Après la première traversée de l’Atlantique Nord en avion, réalisée en mai 1919 par l’américain Cushing Read en 23 jours, et celle 8 ans plus tard de Lindsberg sur son Spirit of Saint-Louis (en solitaire et sans escale… beaucoup plus populaire !) le trafic aérien s’intensifia rapidement au-dessus de cet océan. La traditionnelle solidarité des marins s’élargit aux aviateurs et l’obtention d’observations météorologiques en surface et en altitude devint une nécessité pour améliorer la prévention météorologique.
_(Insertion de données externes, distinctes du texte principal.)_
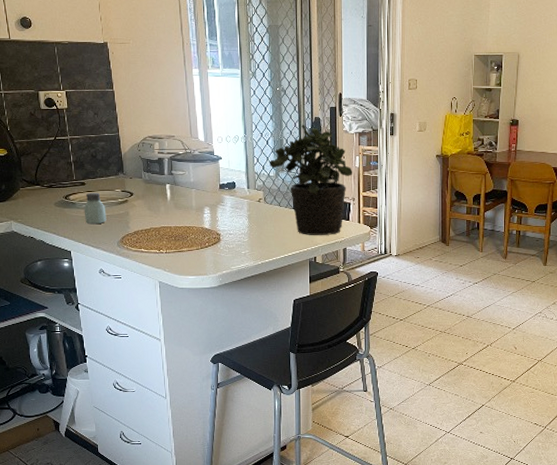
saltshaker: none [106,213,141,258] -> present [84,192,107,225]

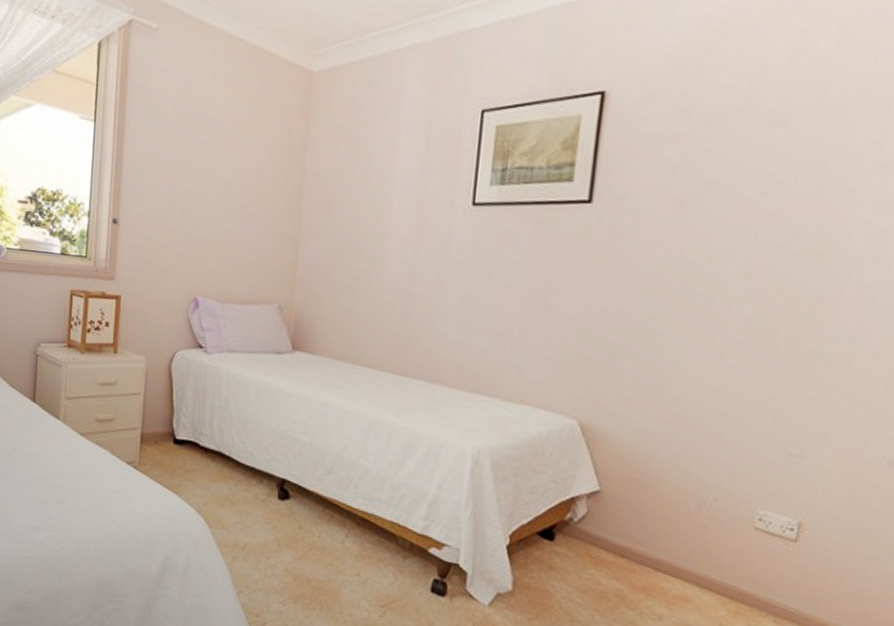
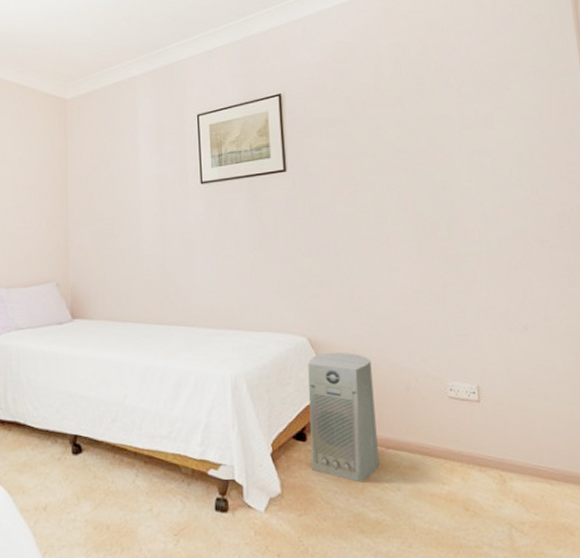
air purifier: none [554,443,658,601] -> present [307,352,379,483]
De passage à La Rochelle, je n’ai pas pu m’empêcher de cultiver mon goût de la nostalgie en allant rendre visite au France 1. Cette belle frégate de 76m de long, née la même année que moi, était déjà aux deux tiers de sa carrière quand je n’étais qu’à l’école de la météo nationale. Il m’était alors proposé de participer à des missions à bord… mais je n’ai pas eu le courage. 2 à 3 jours de mer pour rejoindre le point Roméo pour, après avoir relevé la frégate sœur France 2, tourner en rond dans un carré de 10 Milles de côté pendant 26 jours, puis encore 2,5 jours pour le retour…Bof… Bof. La vie à bord était rythmée par les relevés (vent, pression, température, humidité, nuages, précipitations) effectués toutes les heures et les radiosondages toutes les six heures (plus rares parce que très chers) pour choper les paramètres mesurables en altitude. Aussitôt codifiés, il fallait transmettre ces messages par radio. Il ne manquait pas de temps pour les loisirs, lecture ou jeu de palets sur le pont, mais tout cela dans une ambiance très hiérarchisée comme il était de rigueur à l’époque et en mer.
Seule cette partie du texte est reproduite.